The Division Bench of Jammu and Kashmir High Court on Tuesday issued a notice to the government over a Public Interest Litigation (PIL) seeking blanket ban on sale of alcohol in Jammu and Kashmir. The court was hearing a writ petition challenging the free sale and consumption of liquor in Muslim majority state and asked the state to file its response within one week. The PIL appears to be a tit for tat reaction to the PIL filed a few weeks earlier against the slaughter and sale of bovines in the state of Jammu and Kashmir. While the reactivation of the bovine ban PIL appeared to have been a political and motivated action obscured by a legal cover, the latter seeks to ban sale of alcohol through a very circuitous piece of legislation. The significance of either is that both pertain to religious sensibilities of adherents of different religions- Muslims in the case of the liquor ban and Hindus in the instance of the bovine ban. The issue however is broader and wider. It pertains to the co-existence of different beliefs, cultures and the nature of the good life in a polity. Can different value and faith systems really co-exist in a single polity? According to liberal political theory and the liberal state that is premised upon this theory, they can. The basic premise is that the state has to be neutral especially in negotiating difference and different value and faith systems. State intervention is, in this schema, warranted only if only actions by individuals or perhaps even groups harm others. But what about sensibilities? By and large, the liberal theory is mostly silent about this.
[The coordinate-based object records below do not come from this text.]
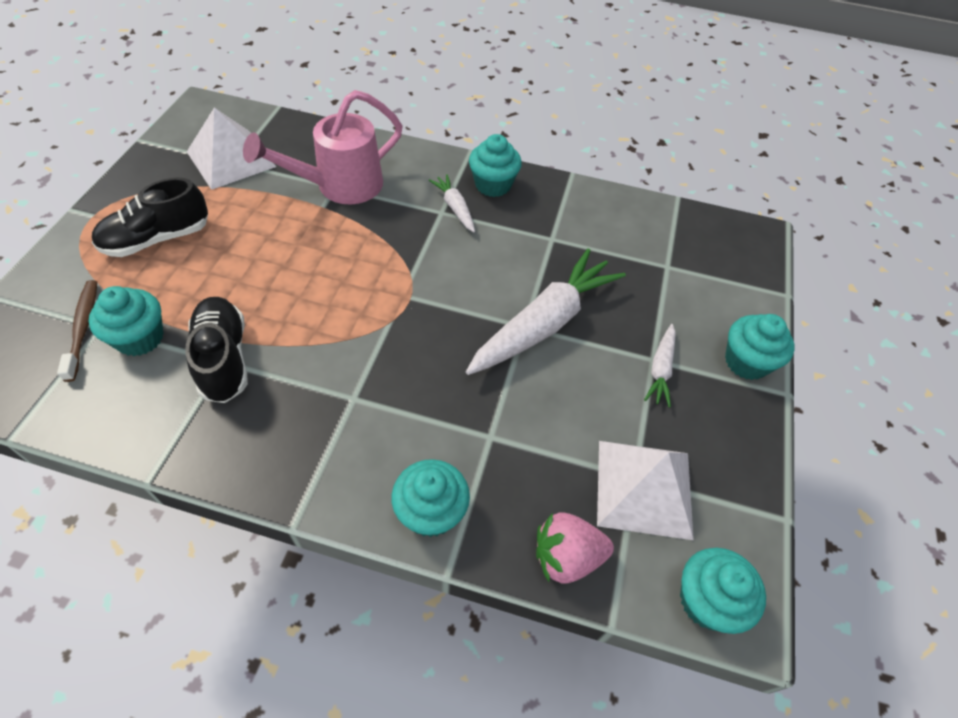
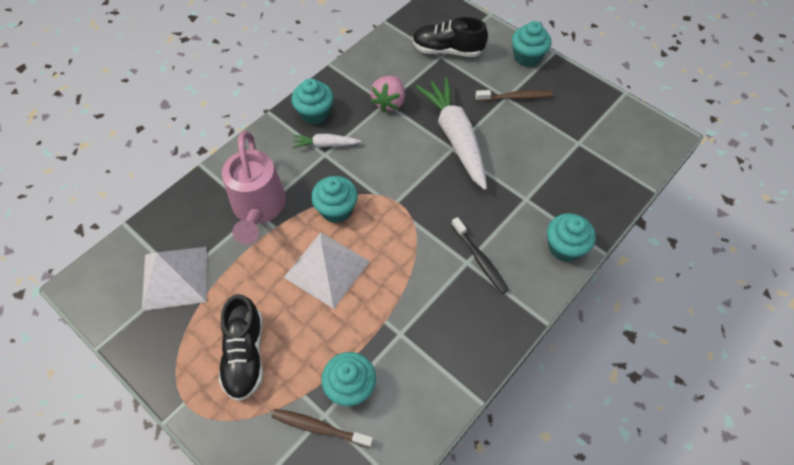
camera: 60 degrees left, 5 degrees up
black shoe [185,297,248,403] -> black shoe moved to [412,17,488,57]
pink strawberry [536,512,614,584] -> pink strawberry moved to [370,76,405,112]
white pyramid [597,441,694,540] -> white pyramid moved to [284,232,370,309]
white carrot [644,324,676,408] -> brown toothbrush [475,90,553,101]
turquoise cupcake [680,548,766,634] -> turquoise cupcake moved to [311,176,358,223]
none -> black toothbrush [451,217,509,294]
But as is oft stated: context is everything. In the context of the beef/bovine slaughter and sales ban, the state of Jammu and Kashmir took recourse to unusual activism. This happened in a Muslim majority state where the ban would jar with the sensibilities of the majority of the people. While the states zeal in enforcing and implementing the ban is rather curious, the question that assumes significance and salience is will the state, if the PIL is successful, be as zealous with the liquor ban? The states reaction and approach will determine whether the state is actually and really neutral.
There are also wider and broader issues that pertain to the respective PILs. Judicial activism and hair splitting debates and juridical theories may or may not resolve the issue and the state may take a stance that either is neutral or corresponds to the strengths of arguments made in the hallowed courts of law, but the essential issue of co-existence of different peoples and value or faith systems remains. Ultimately, prudence suggests that while institutions of the state might help in arbitrating competing claims and the fourth estate(the media) might highlight various issues and grievances, it is ultimately upon the shoulders of the people that co-existence in plural societies rests upon. People should and must learn to respect each other and negotiate their differences in various spheres. This naturally calls for a refined and a sophisticated sensibility and a psycho-social maturity. Alas, and unfortunately, we may not have reached these states of maturity and sensibility. It is the lack of these that allows unscrupulous elements to take advantage and excite and arouse the emotions of one community against the other and this is what , in the final analysis , leads to what amounts to vexatious litigation. Are there any antidotes to these? Yes. There are. The antidote lies in education , education and education.